Monday, April 16, 2012

Gorani in Kosovo, Albania offered Bulgarian citizenship


16/04/2012
Bulgaria offers citizenship and material benefits to members of the Gorani community in what some call a throwback to 19th-century policy.
By Linda Karadaku for Southeast European Times in Pristina -- 16/04/12
photoBulgaria is offering citizenship to the Gorani communities. [Reuters]
Bulgaria is intensifying efforts to provide citizenship, scholarships and other benefits to the poverty-stricken Gorani community in Kosovo and Albania, but critics say the country is misusing its EU member state status to advance long-standing assimilatory policies of other ethnicities.
The Gorani, most of whom are Muslim and identify as Macedonians, live in 18 villages in the region of Gora as well as in the adjacent Zhupa and Prespa regions in the Albania-Macedonia-Kosovo border area.
"They [Bulgarian representatives] usually come every few months. They are expected to arrive in Gora next at the beginning of May," Avnija Rahte, president of the Macedonian-Gorani Association, said.
Rahte explained the Bulgarians, accompanied by a lawyer, try to persuade the Gorani of the benefits of Bulgarian citizenship, including potential employment in EU countries as well as free schooling in Sofia and Plovdiv.

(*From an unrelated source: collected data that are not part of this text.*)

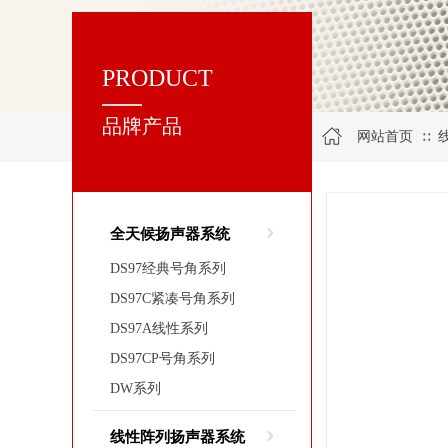
PRODUCT
品牌产品
网站首页
∷
全天候扬声器系统
DS97经典号角系列
|
DS97C紧凑号角系列
|
DS97A线性系列
|
DS97CP号角系列
|
DW系列
线性阵列扬声器系统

All the Gorani need to do is sign documents declaring they have Bulgarian origins and are Bulgarian, he said.
The Bulgarian Constitution provides the option for individuals to acquire Bulgarian citizenship through a "facilitated procedure," established in the country's citizenship act.
The Agency for Bulgarians Abroad, which organises the visits, has featured a 2010 strategic document on its website explaining that the policy aims to unite all Bulgarians in the region and raise the nation's plummeting birth rate.
Over 16,000 Macedonians obtained Bulgarian citizenship last year, along with nearly 2,000 Ukrainians and 1,000 Serbs, but only six Kosovo citizens, according to Agency data.
"Nearly 1,500 inhabitants of Gora, Zhupa and Prespa have obtained Bulgarian citizenship," Gezim Kurti, head of the association Bulgarians in Albania, told SETimes.
Bulgarian scholar Antoinette Primatarova suggested in an article earlier this year that Prime Minister Boyko Borissov is eager to breathe new life into Bismarck's saying the Bulgarians are "Prussians of the Balkans."